=== Section Start ===

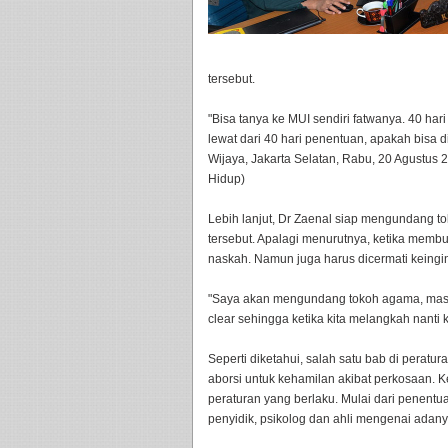
tersebut.
"Bisa tanya ke MUI sendiri fatwanya. 40 hari
lewat dari 40 hari penentuan, apakah bisa 
Wijaya, Jakarta Selatan, Rabu, 20 Agustus
Hidup)
Lebih lanjut, Dr Zaenal siap mengundang 
tersebut. Apalagi menurutnya, ketika membu
naskah. Namun juga harus dicermati keingin
"Saya akan mengundang tokoh agama, masya
clear sehingga ketika kita melangkah nanti ki
Seperti diketahui, salah satu bab di perat
aborsi untuk kehamilan akibat perkosaan. K
peraturan yang berlaku. Mulai dari penent
penyidik, psikolog dan ahli mengenai ada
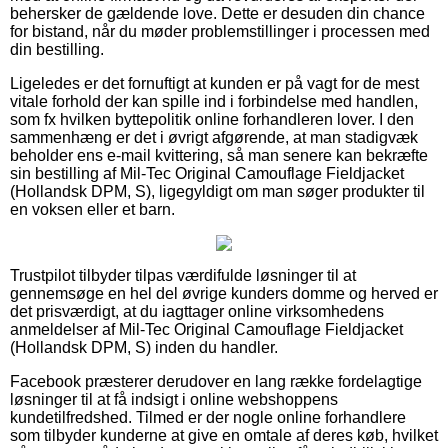
behersker de gældende love. Dette er desuden din chance
for bistand, når du møder problemstillinger i processen med
din bestilling.
Ligeledes er det fornuftigt at kunden er på vagt for de mest
vitale forhold der kan spille ind i forbindelse med handlen,
som fx hvilken byttepolitik online forhandleren lover. I den
sammenhæng er det i øvrigt afgørende, at man stadigvæk
beholder ens e-mail kvittering, så man senere kan bekræfte
sin bestilling af Mil-Tec Original Camouflage Fieldjacket
(Hollandsk DPM, S), ligegyldigt om man søger produkter til
en voksen eller et barn.
Trustpilot tilbyder tilpas værdifulde løsninger til at
gennemsøge en hel del øvrige kunders domme og herved er
det prisværdigt, at du iagttager online virksomhedens
anmeldelser af Mil-Tec Original Camouflage Fieldjacket
(Hollandsk DPM, S) inden du handler.
Facebook præsterer derudover en lang række fordelagtige
løsninger til at få indsigt i online webshoppens
kundetilfredshed. Tilmed er der nogle online forhandlere
som tilbyder kunderne at give en omtale af deres køb, hvilket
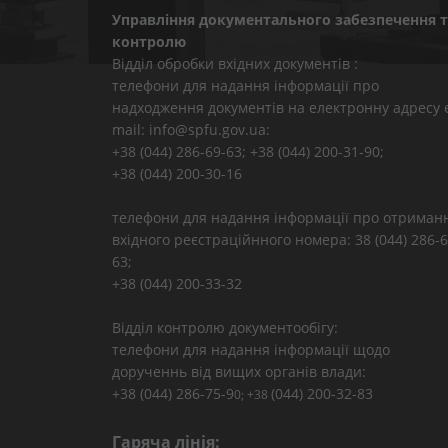
Управління документального забезпечення т
контролю
Відділ обробки вхідних документів :
телефони для надання інформації про
надходження документів на електронну адресу 
mail: info@spfu.gov.ua:
+38 (044) 286-69-63; +38 (044) 200-31-90;
+38 (044) 200-30-16
телефони для надання інформації про отриман
вхідного реєстраційнного номера: 38 (044) 286-6
63;
+38 (044) 200-33-32
Відділ контролю документообігу:
телефони для надання інформації щодо
дорученнь від вищих органів влади:
+38 (044) 286-75-9
(044) 200-32-83
0; +38
Гаряча лінія:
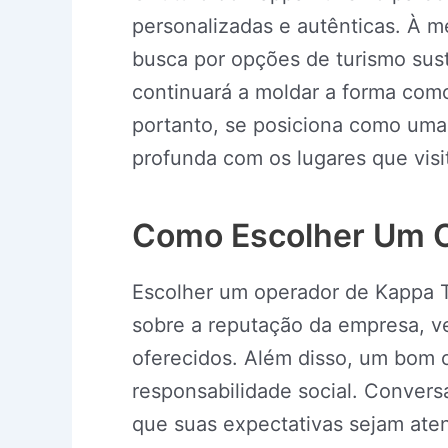
personalizadas e autênticas. À 
busca por opções de turismo sus
continuará a moldar a forma com
portanto, se posiciona como uma
profunda com os lugares que visi
Como Escolher Um O
Escolher um operador de Kappa T
sobre a reputação da empresa, ver
oferecidos. Além disso, um bom 
responsabilidade social. Convers
que suas expectativas sejam aten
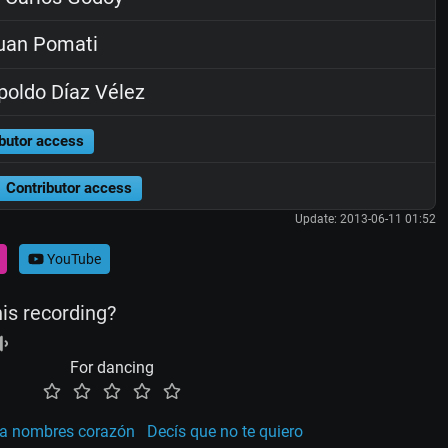
uan Pomati
oldo Díaz Vélez
butor access
Contributor access
Update: 2013-06-11 01:52
YouTube
his recording?
For dancing
la nombres corazón
Decís que no te quiero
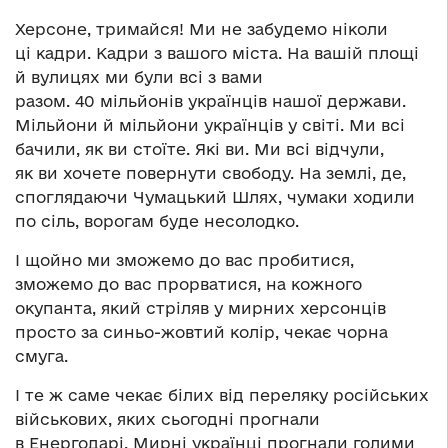
Херсоне, тримайся! Ми не забудемо ніколи
ці кадри. Кадри з вашого міста. На вашій площі
й вулицях ми були всі з вами
разом. 40 мільйонів українців нашої держави.
Мільйони й мільйони українців у світі. Ми всі
бачили, як ви стоїте. Які ви. Ми всі відчули,
як ви хочете повернути свободу. На землі, де,
споглядаючи Чумацький Шлях, чумаки ходили
по сіль, ворогам буде несолодко.
І щойно ми зможемо до вас пробитися,
зможемо до вас прорватися, на кожного
окупанта, який стріляв у мирних херсонців
просто за синьо-жовтий колір, чекає чорна
смуга.
І те ж саме чекає білих від переляку російських
військових, яких сьогодні прогнали
в Енергодарі. Мирні українці прогнали голими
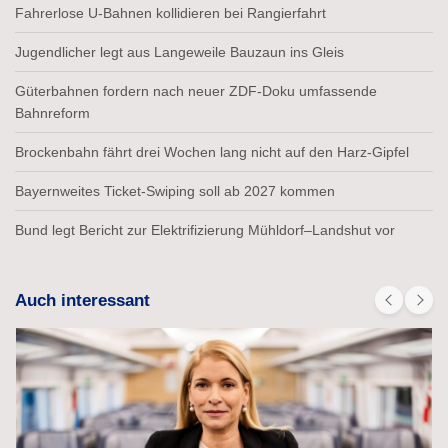
Fahrerlose U-Bahnen kollidieren bei Rangierfahrt
Jugendlicher legt aus Langeweile Bauzaun ins Gleis
Güterbahnen fordern nach neuer ZDF-Doku umfassende
Bahnreform
Brockenbahn fährt drei Wochen lang nicht auf den Harz-Gipfel
Bayernweites Ticket-Swiping soll ab 2027 kommen
Bund legt Bericht zur Elektrifizierung Mühldorf–Landshut vor
Auch interessant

=== Section End ===

◆ **What you need to do**
Among the lines above, find those with the string "інформації" and copy them.

◆ **Response area**
телефони для надання інформації про
телефони для надання інформації про отриман
телефони для надання інформації щодо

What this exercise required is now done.